The concluding (?) volume in the "Ware" tetralogy, "Realware" is a hallucinatory feast for the senses and the intellect. As loopy and kinetic as its predecessors, "Realware" solidifies the "Ware" series into a future history that sees generations of weird, likeable characters pursuing their ambitions to unlikely extremes. The ideas at the core of this series are stirring and thought-provoking, made all-the-more enjoyable by Rucker's headlong prose style. The psychedelic future milieu captured in "Realware" is related in bent cyberpunk visions; Rucker's narrative is every bit as malleable (and metaphorically versatile) as the ubiquitous "imipolex" his characters use to subvert and reinvent their world. "Realware" is 21st century cyberpunk on overdrive, and should come as a welcome addition to readers of the "Ware" sequence. Gnarly!



"Saucer Wisdom," Rucker's attempt to usher in a "new style of ufology," succeeds as both a novel and as a handbook for the near and not-so-near future.

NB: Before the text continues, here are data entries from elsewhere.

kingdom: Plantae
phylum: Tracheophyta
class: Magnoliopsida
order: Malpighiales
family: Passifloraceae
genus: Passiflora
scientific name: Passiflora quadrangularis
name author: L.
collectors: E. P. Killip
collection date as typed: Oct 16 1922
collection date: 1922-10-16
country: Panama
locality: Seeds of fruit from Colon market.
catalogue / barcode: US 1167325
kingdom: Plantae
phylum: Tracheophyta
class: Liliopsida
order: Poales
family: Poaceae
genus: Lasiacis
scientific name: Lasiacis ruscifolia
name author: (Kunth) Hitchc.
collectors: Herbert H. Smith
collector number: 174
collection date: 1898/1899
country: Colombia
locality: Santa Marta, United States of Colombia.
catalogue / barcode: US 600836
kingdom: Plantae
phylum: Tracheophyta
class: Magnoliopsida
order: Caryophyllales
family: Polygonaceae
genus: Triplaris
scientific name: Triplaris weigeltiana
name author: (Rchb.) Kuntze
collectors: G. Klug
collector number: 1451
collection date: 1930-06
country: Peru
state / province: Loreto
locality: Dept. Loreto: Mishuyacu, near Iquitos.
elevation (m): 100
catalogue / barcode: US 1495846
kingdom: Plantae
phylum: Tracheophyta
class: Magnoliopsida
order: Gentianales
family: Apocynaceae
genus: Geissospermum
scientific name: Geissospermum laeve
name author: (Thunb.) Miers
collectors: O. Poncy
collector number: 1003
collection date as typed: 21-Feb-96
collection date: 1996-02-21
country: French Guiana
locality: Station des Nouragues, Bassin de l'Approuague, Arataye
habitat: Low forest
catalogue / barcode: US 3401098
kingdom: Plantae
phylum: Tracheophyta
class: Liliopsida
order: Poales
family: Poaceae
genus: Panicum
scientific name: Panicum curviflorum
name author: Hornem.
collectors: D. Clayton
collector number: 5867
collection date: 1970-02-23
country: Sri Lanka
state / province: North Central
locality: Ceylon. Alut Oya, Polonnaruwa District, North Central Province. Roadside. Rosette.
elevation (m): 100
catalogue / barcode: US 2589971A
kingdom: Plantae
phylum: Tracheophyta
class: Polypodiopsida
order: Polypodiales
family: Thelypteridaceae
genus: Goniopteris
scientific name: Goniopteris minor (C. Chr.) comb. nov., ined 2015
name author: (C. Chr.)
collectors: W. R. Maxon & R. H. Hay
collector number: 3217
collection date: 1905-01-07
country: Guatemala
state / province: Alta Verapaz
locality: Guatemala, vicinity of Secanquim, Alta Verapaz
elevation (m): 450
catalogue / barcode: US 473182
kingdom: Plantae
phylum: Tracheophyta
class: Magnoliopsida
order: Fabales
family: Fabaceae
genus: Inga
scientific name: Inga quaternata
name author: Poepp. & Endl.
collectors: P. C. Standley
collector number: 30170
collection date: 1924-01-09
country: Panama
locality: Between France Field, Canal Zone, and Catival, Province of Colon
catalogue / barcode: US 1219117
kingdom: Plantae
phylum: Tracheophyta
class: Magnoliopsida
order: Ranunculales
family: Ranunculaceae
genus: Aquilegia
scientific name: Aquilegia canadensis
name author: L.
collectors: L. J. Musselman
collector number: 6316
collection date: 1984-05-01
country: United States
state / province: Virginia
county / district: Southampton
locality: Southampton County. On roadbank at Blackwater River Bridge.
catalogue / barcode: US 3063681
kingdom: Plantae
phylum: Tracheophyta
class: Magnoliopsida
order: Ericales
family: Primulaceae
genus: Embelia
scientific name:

Documenting the exploits of "Frank Shook" (a likeable, slightly unhinged UFO contactee), Rucker addresses incipient technological breakthroughs with the wit and imagination readers of the "Ware" series have come to appreciate. Part speculation and part psycho-spiritual manifesto, "Saucer Wisdom" is a genre-busting classic and a great introduction to Rucker's canon.



This release of "The Hacker and the Ants" (v. 2.0) has been updated for the 21st century, and provides an ideal opportunity to revisit Rucker's madcap Silicon Valley, where artificial life-forms vie for attention on the techno-evolutionary stage. To Rucker disciples, whose ranks I joined after devouring the "Ware" sequence, this is no small publishing event.